- PROBLEM REQUIREMENTS:
Please return the lines below verbatim, beginning at the one that has "1. Determines the" and stopping after the one that has "Got this great", and add no other lines.

※

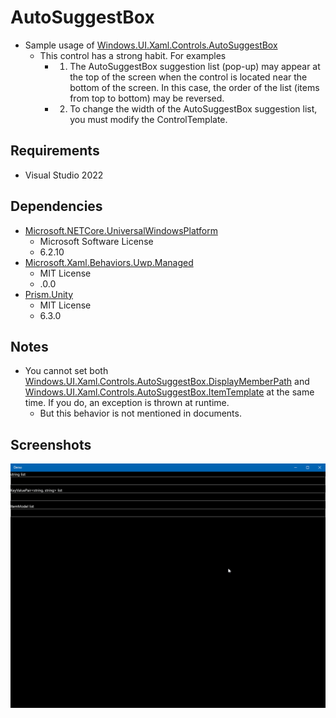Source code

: # AutoSuggestBox

* Sample usage of [Windows.UI.Xaml.Controls.AutoSuggestBox](https://learn.microsoft.com/en-us/uwp/api/windows.ui.xaml.controls.autosuggestbox)
  * This control has a strong habit. For examples
    * 1. The AutoSuggestBox suggestion list (pop-up) may appear at the top of the screen when the control is located near the bottom of the screen. In this case, the order of the list (items from top to bottom) may be reversed.
    * 2. To change the width of the AutoSuggestBox suggestion list, you must modify the ControlTemplate.

## Requirements

* Visual Studio 2022

## Dependencies

* [Microsoft.NETCore.UniversalWindowsPlatform](https://github.com/microsoft/dotnet/tree/master/releases/UWP)
  * Microsoft Software License
  * 6.2.10
* [Microsoft.Xaml.Behaviors.Uwp.Managed](https://github.com/Microsoft/XamlBehaviors)
  * MIT License
  * .0.0
* [Prism.Unity](https://prismlibrary.com/)
  * MIT License
  * 6.3.0

## Notes

* You cannot set both [Windows.UI.Xaml.Controls.AutoSuggestBox.DisplayMemberPath](https://learn.microsoft.com/en-us/windows/windows-app-sdk/api/winrt/microsoft.ui.xaml.controls.itemscontrol.displaymemberpath) and [Windows.UI.Xaml.Controls.AutoSuggestBox.ItemTemplate](https://learn.microsoft.com/en-us/windows/windows-app-sdk/api/winrt/microsoft.ui.xaml.controls.itemscontrol.itemtemplate) at the same time. If you do, an exception is thrown at runtime.
  * But this behavior is not mentioned in documents.

## Screenshots

<img src="./images/image.gif" />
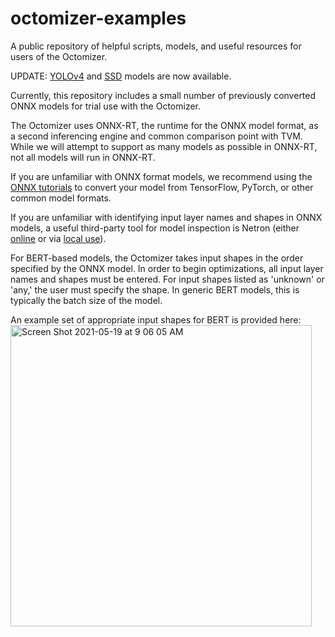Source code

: # octomizer-examples

A public repository of helpful scripts, models, and useful resources for users of the Octomizer.

UPDATE: [YOLOv4](https://github.com/onnx/models/raw/master/vision/object_detection_segmentation/yolov4/model/yolov4.tar.gz) and [SSD](https://github.com/onnx/models/raw/master/vision/object_detection_segmentation/ssd/model/ssd-10.tar.gz) models are now available.

Currently, this repository includes a small number of previously converted ONNX models for trial use with the Octomizer.

The Octomizer uses ONNX-RT, the runtime for the ONNX model format, as a second inferencing engine and common comparison point with TVM.  While we will attempt to support as many models as possible in ONNX-RT, not all models will run in ONNX-RT.

If you are unfamiliar with ONNX format models, we recommend using the [ONNX tutorials](https://github.com/onnx/tutorials#converting-to-onnx-format) to convert your model from TensorFlow, PyTorch, or other common model formats.

If you are unfamiliar with identifying input layer names and shapes in ONNX models, a useful third-party tool for model inspection is Netron (either [online](https://netron.app/) or via [local use](https://github.com/lutzroeder/netron)).

For BERT-based models, the Octomizer takes input shapes in the order specified by the ONNX model.  In order to begin optimizations, all input layer names and shapes must be entered.  For input shapes listed as 'unknown' or 'any,' the user must specify the shape.  In generic BERT models, this is typically the batch size of the model.  


An example set of appropriate input shapes for BERT is provided here:
<img width="482" alt="Screen Shot 2021-05-19 at 9 06 05 AM" src="https://user-images.githubusercontent.com/59585799/118846317-72b9c000-b881-11eb-8fe8-f2193e229645.png">

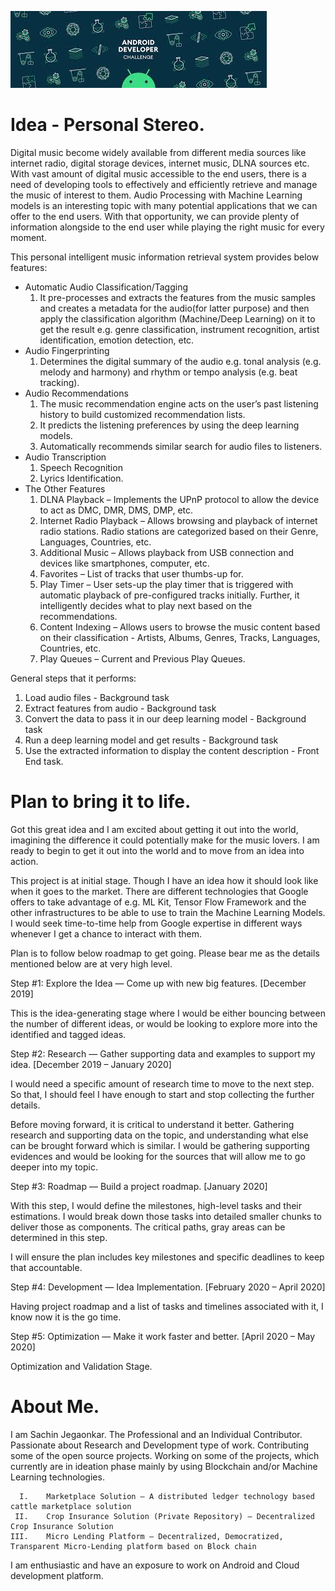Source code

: [![Android Developer Challenge](https://github.com/sachinjegaonkar/PersonalStereo/blob/master/Android%20Developer%20Challenge.jpeg)](https://github.com/sachinjegaonkar/PersonalStereo)


# Idea - Personal Stereo.

Digital music become widely available from different media sources like internet radio, digital storage devices, internet music, DLNA sources etc. With vast amount of digital music accessible to the end users, there is a need of developing tools to effectively and efficiently retrieve and manage the music of interest to them. Audio Processing with Machine Learning models is an interesting topic with many potential applications that we can offer to the end users. With that opportunity, we can provide plenty of information alongside to the end user while playing the right music for every moment.

This personal intelligent music information retrieval system provides below features:
* Automatic Audio Classification/Tagging
    1. It pre-processes and extracts the features from the music samples and creates a metadata for the audio(for latter purpose) and then apply the classification algorithm (Machine/Deep Learning) on it to get the result e.g. genre classification, instrument recognition, artist identification, emotion detection, etc.
* Audio Fingerprinting
    1. Determines the digital summary of the audio e.g. tonal analysis (e.g. melody and harmony) and rhythm or tempo analysis (e.g. beat tracking).
* Audio Recommendations
    1. The music recommendation engine acts on the user’s past listening history to build customized recommendation lists.
    2. It predicts the listening preferences by using the deep learning models.
    3. Automatically recommends similar search for audio files to listeners.
* Audio Transcription
    1. Speech Recognition
    2. Lyrics Identification.
* The Other Features
    1. DLNA Playback – Implements the UPnP protocol to allow the device to act as DMC, DMR, DMS, DMP, etc.
    2. Internet Radio Playback – Allows browsing and playback of internet radio stations. Radio stations are categorized based on their Genre, Languages, Countries, etc. 
    3. Additional Music – Allows playback from USB connection and devices like smartphones, computer, etc.
    4. Favorites – List of tracks that user thumbs-up for.
    5. Play Timer – User sets-up the play timer that is triggered with automatic playback of pre-configured tracks initially. Further, it intelligently decides what to play next based on the recommendations.
    6. Content Indexing – Allows users to browse the music content based on their classification - Artists, Albums, Genres, Tracks, Languages, Countries, etc.
    7. Play Queues – Current and Previous Play Queues.


General steps that it performs:
  1. Load audio files - Background task
  2. Extract features from audio - Background task
  3. Convert the data to pass it in our deep learning model - Background task
  4. Run a deep learning model and get results - Background task
  5. Use the extracted information to display the content description - Front End task.
  

# Plan to bring it to life.

Got this great idea and I am excited about getting it out into the world, imagining the difference it could potentially make for the music lovers. I am ready to begin to get it out into the world and to move from an idea into action.

This project is at initial stage. Though I have an idea how it should look like when it goes to the market. There are different technologies that Google offers to take advantage of e.g. ML Kit, Tensor Flow Framework and the other infrastructures to be able to use to train the Machine Learning Models. I would seek time-to-time help from Google expertise in different ways whenever I get a chance to interact with them.

Plan is to follow below roadmap to get going. Please bear me as the details mentioned below are at very high level.

Step #1: Explore the Idea — Come up with new big features. [December 2019]

This is the idea-generating stage where I would be either bouncing between the number of different ideas, or would be looking to explore more into the identified and tagged ideas.

Step #2: Research — Gather supporting data and examples to support my idea. [December 2019 – January 2020]

I would need a specific amount of research time to move to the next step. So that, I should feel I have enough to start and stop collecting the further details.

Before moving forward, it is critical to understand it better. Gathering research and supporting data on the topic, and understanding what else can be brought forward which is similar. I would be gathering supporting evidences and would be looking for the sources that will allow me to go deeper into my topic.

Step #3: Roadmap — Build a project roadmap. [January 2020]

With this step, I would define the milestones, high-level tasks and their estimations. I would break down those tasks into detailed smaller chunks to deliver those as components. The critical paths, gray areas can be determined in this step.

I will ensure the plan includes key milestones and specific deadlines to keep that accountable.

Step #4: Development — Idea Implementation. [February 2020 – April 2020]

Having project roadmap and a list of tasks and timelines associated with it, I know now it is the go time. 

Step #5: Optimization — Make it work faster and better. [April 2020 – May 2020]

Optimization and Validation Stage.


# About Me. 

I am Sachin Jegaonkar. The Professional and an Individual Contributor. Passionate about Research and Development type of work. Contributing some of the open source projects. Working on some of the projects, which currently are in ideation phase mainly by using Blockchain and/or Machine Learning technologies. 

      I.	Marketplace Solution – A distributed ledger technology based cattle marketplace solution
     II.	Crop Insurance Solution (Private Repository) – Decentralized Crop Insurance Solution
    III.	Micro Lending Platform – Decentralized, Democratized, Transparent Micro-Lending platform based on Block chain

I am enthusiastic and have an exposure to work on Android and Cloud development platform.
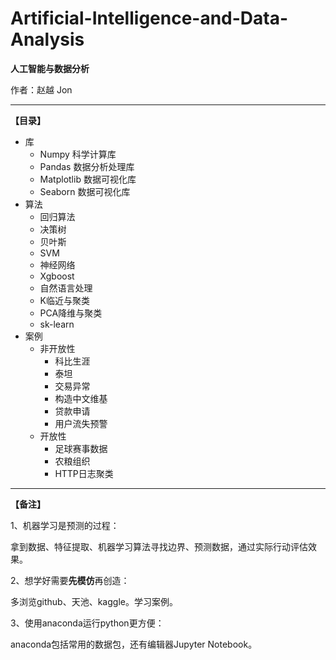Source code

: # Artificial-Intelligence-and-Data-Analysis

**人工智能与数据分析**

作者：赵越 Jon  

---
**【目录】**
  - 库
    - Numpy 科学计算库
    - Pandas 数据分析处理库
    - Matplotlib 数据可视化库
    - Seaborn 数据可视化库
  - 算法
    - 回归算法
    - 决策树
    - 贝叶斯
    - SVM
    - 神经网络
    - Xgboost
    - 自然语言处理
    - K临近与聚类
    - PCA降维与聚类
    - sk-learn
  - 案例
    - 非开放性
      - 科比生涯
      - 泰坦
      - 交易异常
      - 构造中文维基
      - 贷款申请
      - 用户流失预警
     - 开放性
       - 足球赛事数据
       - 农粮组织
       - HTTP日志聚类
---
**【备注】**  

1、机器学习是预测的过程：  

拿到数据、特征提取、机器学习算法寻找边界、预测数据，通过实际行动评估效果。  


2、想学好需要**先模仿**再创造：  

多浏览github、天池、kaggle。学习案例。  


3、使用anaconda运行python更方便：  

anaconda包括常用的数据包，还有编辑器Jupyter Notebook。  
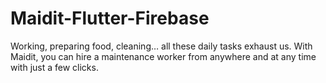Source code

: # Maidit-Flutter-Firebase
Working, preparing food, cleaning… all these daily tasks exhaust us. With Maidit, you can hire a maintenance worker from anywhere and at any time with just a few clicks.
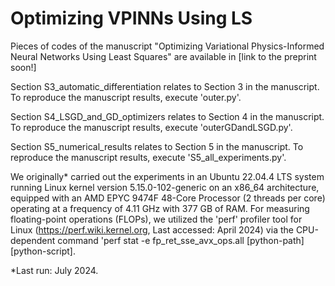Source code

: # Optimizing VPINNs Using LS

Pieces of codes of the manuscript "Optimizing Variational Physics-Informed Neural Networks Using Least Squares" are available in [link to the preprint soon!]

Section S3_automatic_differentiation relates to Section 3 in the manuscript. To reproduce the manuscript results, execute 'outer.py'.

Section S4_LSGD_and_GD_optimizers relates to Section 4 in the manuscript. To reproduce the manuscript results, execute 'outerGDandLSGD.py'.

Section S5_numerical_results relates to Section 5 in the manuscript. To reproduce the manuscript results, execute 'S5_all_experiments.py'.

We originally* carried out the experiments in an Ubuntu 22.04.4 LTS system running Linux kernel version 5.15.0-102-generic on an x86_64 architecture, equipped with an AMD EPYC 9474F 48-Core Processor (2 threads per core) operating at a frequency of 4.11 GHz with 377 GB of RAM. For measuring floating-point operations (FLOPs), we utilized the 'perf' profiler tool for Linux (https://perf.wiki.kernel.org, Last accessed: April 2024) via the CPU-dependent command 'perf stat -e fp_ret_sse_avx_ops.all [python-path] [python-script].

*Last run: July 2024.
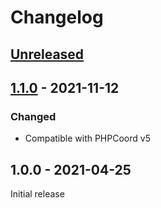 # Changelog

## [Unreleased]

## [1.1.0] - 2021-11-12
### Changed
- Compatible with PHPCoord v5

## 1.0.0 - 2021-04-25
Initial release

[Unreleased]: https://github.com/dvdoug/PHPCoordAntarctic/compare/v1.1.0...HEAD
[1.1.0]: https://github.com/dvdoug/PHPCoordAntarctic/compare/v1.0.0...v1.1.0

※

- EXERCISE OUTPUT:
    1. Determines the digital summary of the audio e.g. tonal analysis (e.g. melody and harmony) and rhythm or tempo analysis (e.g. beat tracking).
* Audio Recommendations
    1. The music recommendation engine acts on the user’s past listening history to build customized recommendation lists.
    2. It predicts the listening preferences by using the deep learning models.
    3. Automatically recommends similar search for audio files to listeners.
* Audio Transcription
    1. Speech Recognition
    2. Lyrics Identification.
* The Other Features
    1. DLNA Playback – Implements the UPnP protocol to allow the device to act as DMC, DMR, DMS, DMP, etc.
    2. Internet Radio Playback – Allows browsing and playback of internet radio stations. Radio stations are categorized based on their Genre, Languages, Countries, etc. 
    3. Additional Music – Allows playback from USB connection and devices like smartphones, computer, etc.
    4. Favorites – List of tracks that user thumbs-up for.
    5. Play Timer – User sets-up the play timer that is triggered with automatic playback of pre-configured tracks initially. Further, it intelligently decides what to play next based on the recommendations.
    6. Content Indexing – Allows users to browse the music content based on their classification - Artists, Albums, Genres, Tracks, Languages, Countries, etc.
    7. Play Queues – Current and Previous Play Queues.


General steps that it performs:
  1. Load audio files - Background task
  2. Extract features from audio - Background task
  3. Convert the data to pass it in our deep learning model - Background task
  4. Run a deep learning model and get results - Background task
  5. Use the extracted information to display the content description - Front End task.
  

# Plan to bring it to life.

Got this great idea and I am excited about getting it out into the world, imagining the difference it could potentially make for the music lovers. I am ready to begin to get it out into the world and to move from an idea into action.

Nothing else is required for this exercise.